**** РАЗДЕЛ ДОКУМЕНТА ****
Рождение века


Рождение мифологического персонажа не смогло бы состояться без некоторой доли таинственности. Мы точно не знаем ни где, ни когда появилось на свет создание, одаренное немеркнущей красотой, божество Франции эпохи Возрождения, волшебница, околдовавшая принца, которому годилась в матери, и правившая его королевством.

Во владениях Жана де Пуатье, сеньора де Сен-Валье, маркиза де Кротон, виконта де Летуаль, барона де Клерье, де Сериньян, де Корбампре и де Шантмерль, графа (под сомнением) де Диуа и де Валентинуа было несколько замков: Сен-Валье, Пизансон, Этуаль, Сериньян. Вполне возможно, что его старшая дочь увидела свет в одной из этих крепостей, которые в то время являлись скорее свидетельницами, чем гарантами слабеющего феодального господства.

Событие это произошло в 1499–1500 годах,1 14 марта 1500 года, по, вероятно, ошибочному мнению Бейля; 3 сентября, или даже 31 декабря 1499 года, согласно мнению других авторов; с уверенностью можно сказать, что это случилось на исходе XV века, на перекрестке между двумя цивилизациями, между двумя эпохами в жизни человечества.
****
• О ЗАДАНИИ:
Запишите весь текст «Рождение века» слово в слово, ничего в нём не меняя.
**** ЗАПИСИ НАБОРА ****
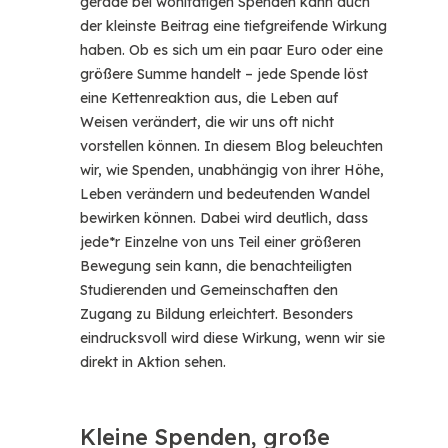
gerade bei wohltätigen Spenden kann auch
Facebook
der kleinste Beitrag eine tiefgreifende Wirkung
haben. Ob es sich um ein paar Euro oder eine
größere Summe handelt – jede Spende löst
Whatsapp
eine Kettenreaktion aus, die Leben auf
Weisen verändert, die wir uns oft nicht
vorstellen können. In diesem Blog beleuchten
Telegram
wir, wie Spenden, unabhängig von ihrer Höhe,
Leben verändern und bedeutenden Wandel
bewirken können. Dabei wird deutlich, dass
jede*r Einzelne von uns Teil einer größeren
Bewegung sein kann, die benachteiligten
Studierenden und Gemeinschaften den
Zugang zu Bildung erleichtert. Besonders
eindrucksvoll wird diese Wirkung, wenn wir sie
direkt in Aktion sehen.
Kleine Spenden, große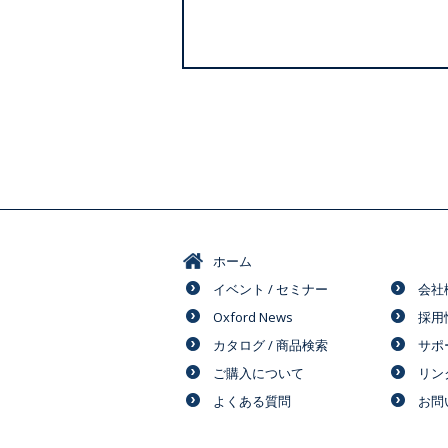
ホーム
イベント / セミナー
会社
Oxford News
採用
カタログ / 商品検索
サポ
ご購入について
リン
よくある質問
お問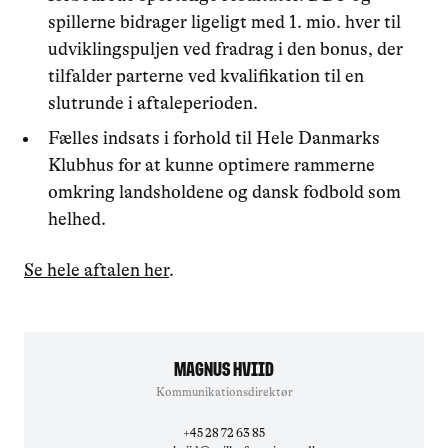
spillerne bidrager ligeligt med 1. mio. hver til
udviklingspuljen ved fradrag i den bonus, der
tilfalder parterne ved kvalifikation til en
slutrunde i aftaleperioden.
Fælles indsats i forhold til Hele Danmarks
Klubhus for at kunne optimere rammerne
omkring landsholdene og dansk fodbold som
helhed.
Se hele aftalen her
.
Magnus Hviid
Kommunikationsdirektør
+45 28 72 63 85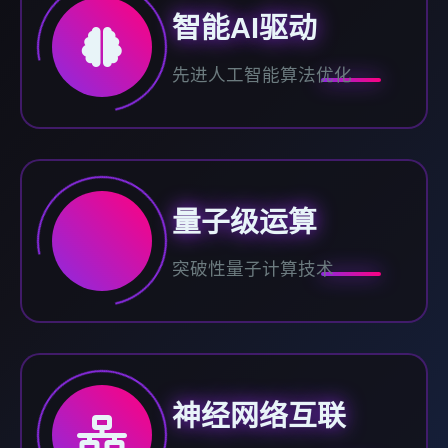
智能AI驱动
先进人工智能算法优化
量子级运算
突破性量子计算技术
神经网络互联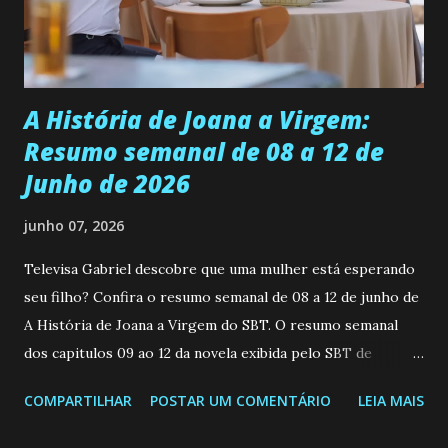
empática. Detesta injustiças e é uma ótima amiga. Pode ser
teimosa e muito persistente quando decide fazer algo.
Durante um exame ginecológico, ela é inseminada por eng...
A História de Joana a Virgem:
Resumo semanal de 08 a 12 de
Junho de 2026
junho 07, 2026
Televisa Gabriel descobre que uma mulher está esperando
seu filho? Confira o resumo semanal de 08 a 12 de junho de
A História de Joana a Virgem do SBT. O resumo semanal
dos capitulos 09 ao 12 da novela exibida pelo SBT de
segunda a sexta-feira as 20h45 da noite: Leia também... Veja
COMPARTILHAR
POSTAR UM COMENTÁRIO
LEIA MAIS
a Programação Semanal do SBT de 08/06/26 a 14/06/26
SEGUNDA-FEIRA 08 DE JUNHO: CAPITULO 9 Salvador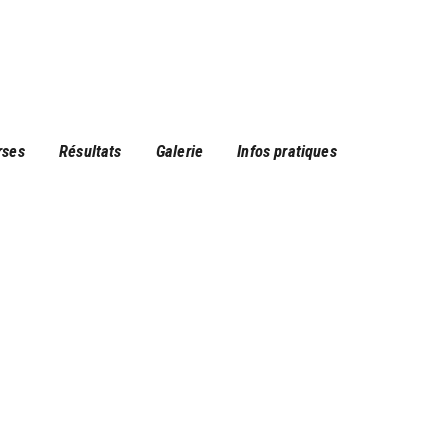
rses
Résultats
Galerie
Infos pratiques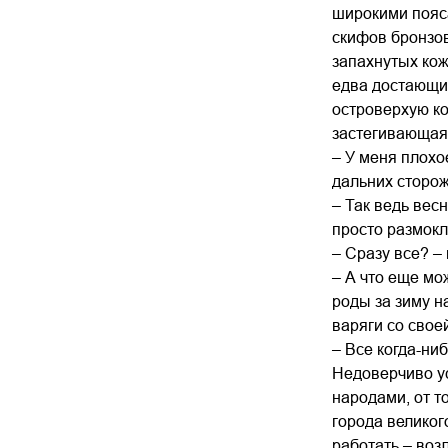
широкими пояс
скифов бронзо
запахнутых кож
едва достающий
островерхую ко
застегивающая 
– У меня плохо
дальних сторож
– Так ведь вес
просто размокл
– Сразу все? –
– А что еще мо
роды за зиму н
варяги со свое
– Все когда-ни
Недоверчиво ус
народами, от т
города великог
работать – воз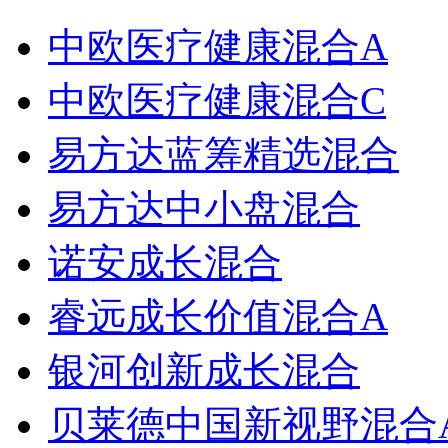
中欧医疗健康混合A
中欧医疗健康混合C
易方达蓝筹精选混合
易方达中小盘混合
诺安成长混合
睿远成长价值混合A
银河创新成长混合
贝莱德中国新视野混合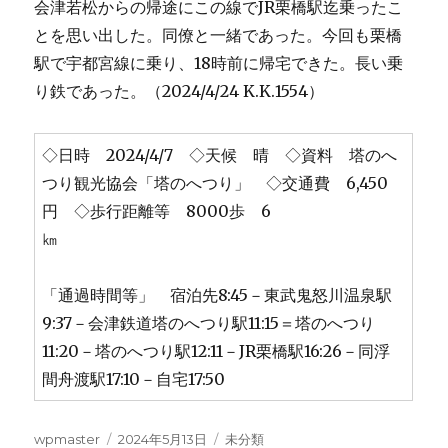
会津若松からの帰途にこの線でJR栗橋駅迄乗ったこ
とを思い出した。同僚と一緒であった。今回も栗橋
駅で宇都宮線に乗り、18時前に帰宅できた。長い乗
り鉄であった。（2024/4/24 K.K.1554）
◇日時 2024/4/7 ◇天候 晴 ◇資料 塔のへ
つり観光協会「塔のへつり」 ◇交通費 6,450
円 ◇歩行距離等 8000歩 6
㎞
「通過時間等」 宿泊先8:45－東武鬼怒川温泉駅
9:37－会津鉄道塔のへつり駅11:15＝塔のへつり
11:20－塔のへつり駅12:11－JR栗橋駅16:26－同浮
間舟渡駅17:10－自宅17:50
投
投
カ
wpmaster
2024年5月13日
未分類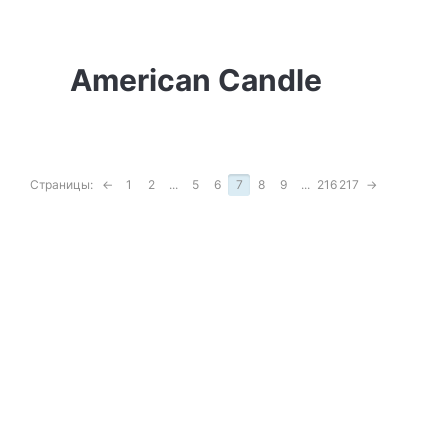
American Candle
Страницы:
←
1
2
...
5
6
7
8
9
...
216
217
→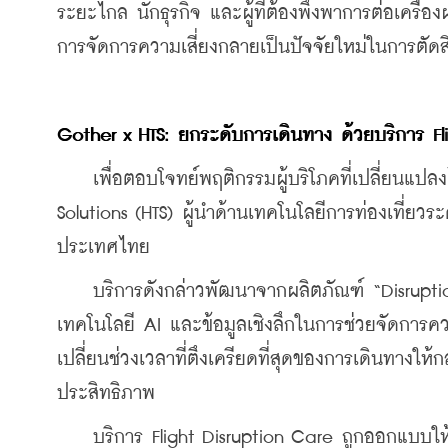
ระยะไกล นักธุรกิจ และผู้ที่ต้องพึ่งพาการต่อเคร
การจัดการความเสี่ยงกลายเป็นปัจจัยใหม่ในการตัดสิ
Gother x HTS: 
ยกระดับการเดินทาง
ด้วยบริการ
 F
    เพื่อตอบโจทย์พฤติกรรมผู้บริโภคที่เปลี่ยนแป
Solutions (HTS) ผู้นำด้านเทคโนโลยีการท่องเที่ยวร
ประเทศไทย
    บริการดังกล่าวพัฒนาจากผลิตภัณฑ์ “Disrupti
เทคโนโลยี AI และข้อมูลเชิงลึกในการช่วยจัดการ
เปลี่ยนช่วงเวลาที่ตึงเครียดที่สุดของการเดินทางให
ประสิทธิภาพ
    บริการ Flight Disruption Care ถูกออกแบบให้เ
****
• РЕШЕНИЕ ЗАДАНИЯ:
Рождение века


Рождение мифологического персонажа не смогло бы состояться без некоторой доли таинственности. Мы точно не знаем ни где, ни когда появилось на свет создание, одаренное немеркнущей красотой, божество Франции эпохи Возрождения, волшебница, околдовавшая принца, которому годилась в матери, и правившая его королевством.

Во владениях Жана де Пуатье, сеньора де Сен-Валье, маркиза де Кротон, виконта де Летуаль, барона де Клерье, де Сериньян, де Корбампре и де Шантмерль, графа (под сомнением) де Диуа и де Валентинуа было несколько замков: Сен-Валье, Пизансон, Этуаль, Сериньян. Вполне возможно, что его старшая дочь увидела свет в одной из этих крепостей, которые в то время являлись скорее свидетельницами, чем гарантами слабеющего феодального господства.

Событие это произошло в 1499–1500 годах,1 14 марта 1500 года, по, вероятно, ошибочному мнению Бейля; 3 сентября, или даже 31 декабря 1499 года, согласно мнению других авторов; с уверенностью можно сказать, что это случилось на исходе XV века, на перекрестке между двумя цивилизациями, между двумя эпохами в жизни человечества.